A Jupyter notebook was used to show test results as it is a fantastic tool for communicating how code works with being able to blend text editing, code and code output.

**Propose how often the data should be updated and why.**

*Crossref* - After an initial load of the crossref publishing metadata could I would propose retrieving new records from the API on a daily basis. New content is being bublished all the time so it would be useful to have a daily view. Having said that the primary purpose of the anlysis is looking at macro trends so even though content may be published at ant time there isn't really any need for a real time view of this. 

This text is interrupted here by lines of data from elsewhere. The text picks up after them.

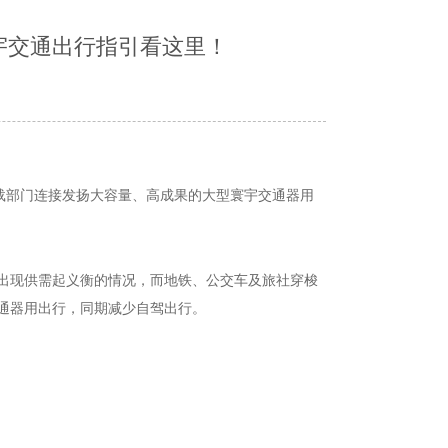
寰宇交通出行指引看这里！
运载部门连接发扬大容量、高成果的大型寰宇交通器用
出现供需起义衡的情况，而地铁、公交车及旅社穿梭
通器用出行，同期减少自驾出行。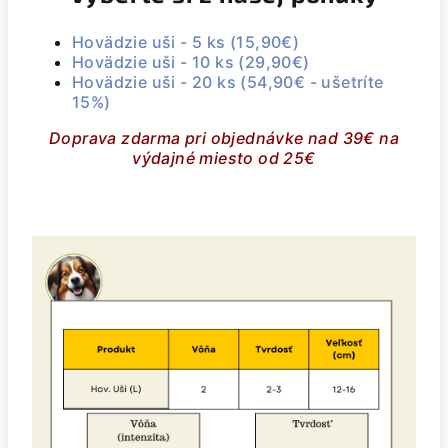
Hovädzie uši - 5 ks (15,90€)
Hovädzie uši - 10 ks (29,90€)
Hovädzie uši - 20 ks (54,90€ - ušetríte
15%)
Doprava zdarma pri objednávke nad 39€ na
výdajné miesto od 25€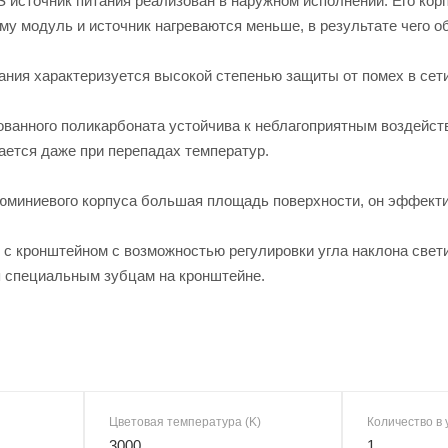
 источник питания реализован в наружном исполнении. Его кор
му модуль и источник нагреваются меньше, в результате чего о
тания характеризуется высокой степенью защиты от помех в сети 
ованного поликарбоната устойчива к неблагоприятным воздейст
кается даже при перепадах температур.
люминиевого корпуса большая площадь поверхности, он эффекти
 с кронштейном с возможностью регулировки угла наклона свети
ря специальным зубцам на кронштейне.
Цветовая температура (K)
Количество в 
3000
1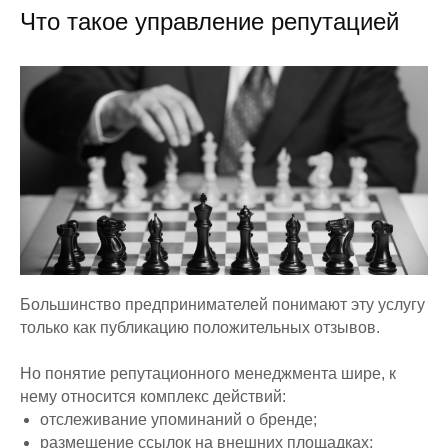
Что такое управление репутацией
Большинство предпринимателей понимают эту услугу
только как публикацию положительных отзывов.
Но понятие репутационного менеджмента шире, к
нему относится комплекс действий:
отслеживание упоминаний о бренде;
размещение ссылок на внешних площадках;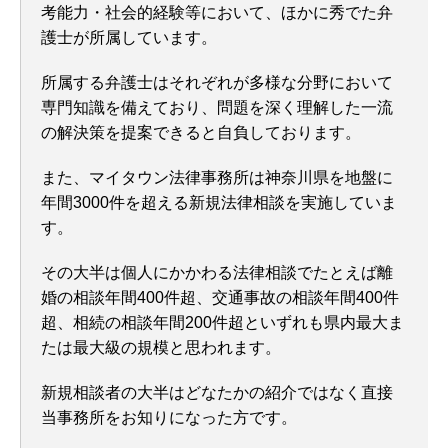
考能力・社会的経験等において、ほかに秀でた弁
護士が所属しています。
所属する弁護士はそれぞれが多様な分野において
専門知識を備えており、問題を深く理解した一流
の解決策を提案できると自負しております。
また、マイタウン法律事務所は神奈川県を地盤に
年間3000件を超える新規法律相談を実施していま
す。
その大半は個人にかかわる法律相談でたとえば離
婚の相談年間400件超、交通事故の相談年間400件
超、相続の相談年間200件超といずれも県内最大ま
たは最大級の規模と思われます。
新規相談者の大半はどなたかの紹介ではなく直接
当事務所をお知りになった方です。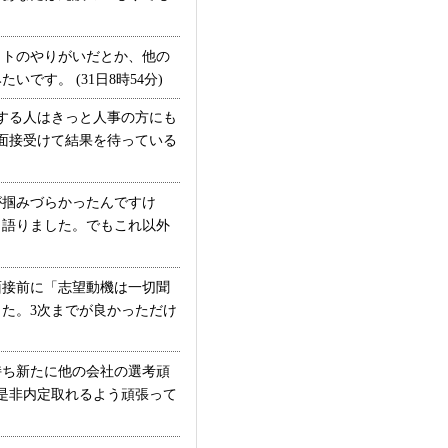
トのやりがいだとか、他の
す。 (31日8時54分)
する人はきっと人事の方にも
面接受けて結果を待っている
掴みづらかったんですけ
く語りました。でもこれ以外
接前に「志望動機は一切聞
た。3次までが良かっただけ
ち新たに他の会社の選考頑
是非内定取れるよう頑張って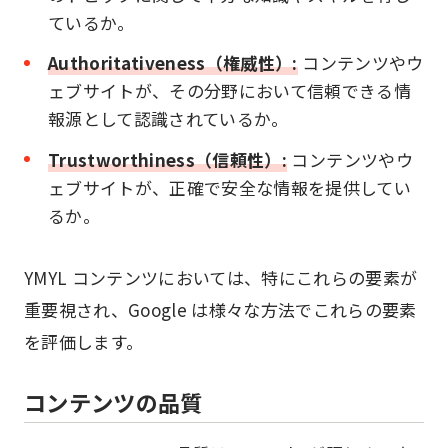
ているか。
Authoritativeness（権威性）:
コンテンツやウ
ェブサイトが、その分野において信頼できる情
報源として認識されているか。
Trustworthiness（信頼性）:
コンテンツやウ
ェブサイトが、正確で安全な情報を提供してい
るか。
YMYL コンテンツにおいては、特にこれらの要素が
重要視され、Google は様々な方法でこれらの要素
を評価します。
コンテンツの品質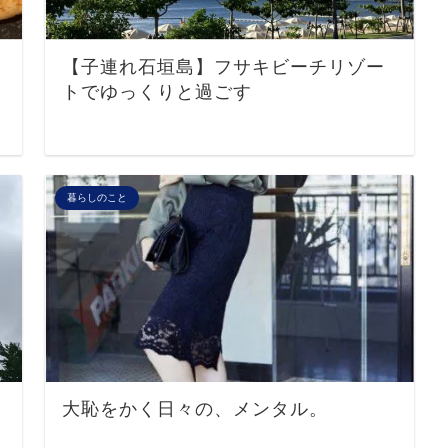
【子連れ石垣島】フサキビーチリゾー
トでゆっくりと過ごす
暮らしのこと
大恥をかく日々の、メンタル。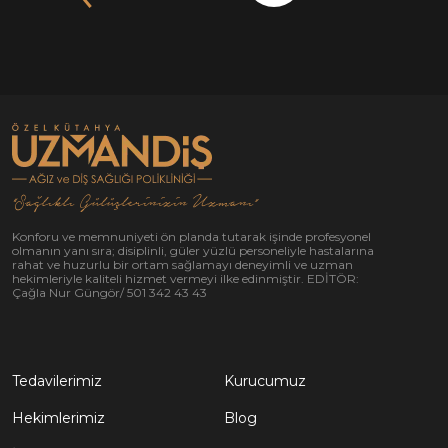
“Sağlıklı Gülüşlerinizin Uzmanı”
Konforu ve memnuniyeti ön planda tutarak işinde profesyonel
olmanın yanı sıra; disiplinli, güler yüzlü personeliyle hastalarına
rahat ve huzurlu bir ortam sağlamayı deneyimli ve uzman
hekimleriyle kaliteli hizmet vermeyi ilke edinmiştir. EDİTÖR:
Çağla Nur Güngör/ 501 342 43 43
Tedavilerimiz
Kurucumuz
Hekimlerimiz
Blog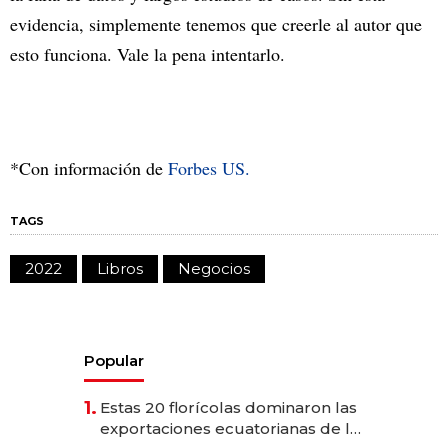
evidencia, simplemente tenemos que creerle al autor que
esto funciona. Vale la pena intentarlo.
*Con información de
Forbes US.
TAGS
2022
Libros
Negocios
Popular
1.
Estas 20 florícolas dominaron las
exportaciones ecuatorianas de la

*World Bank GDP data*- the World Bank GDP data is reported on an annual basis so new data would needed to be loaded each year when it becomes available

<br>

**Write a description of how you would approach the problem differently under the following scenarios:**

 * The data was increased by 100x.

If the data was increased by 100x then I would use a scalable cloud database that supported both distributed storage and processing. A possible solution could be Amazon Redshift.  
 
 * The data populates a dashboard that must be updated on a daily basis by 7am every day.

If the data needed to be available at a certain time each day then I would make sure that I used an orchestration tool with scheduling features. One possible solution would be Apache Airflow 
 
 * The database needed to be accessed by 100+ people.
  
 If the database neededd to be accessed by 100+ people I would choose a technology that was easily accessible and supported lots of concurrent connections. One possible option would be Amazon Redshift, a cloud data warehouse that promotes limitless concurrency.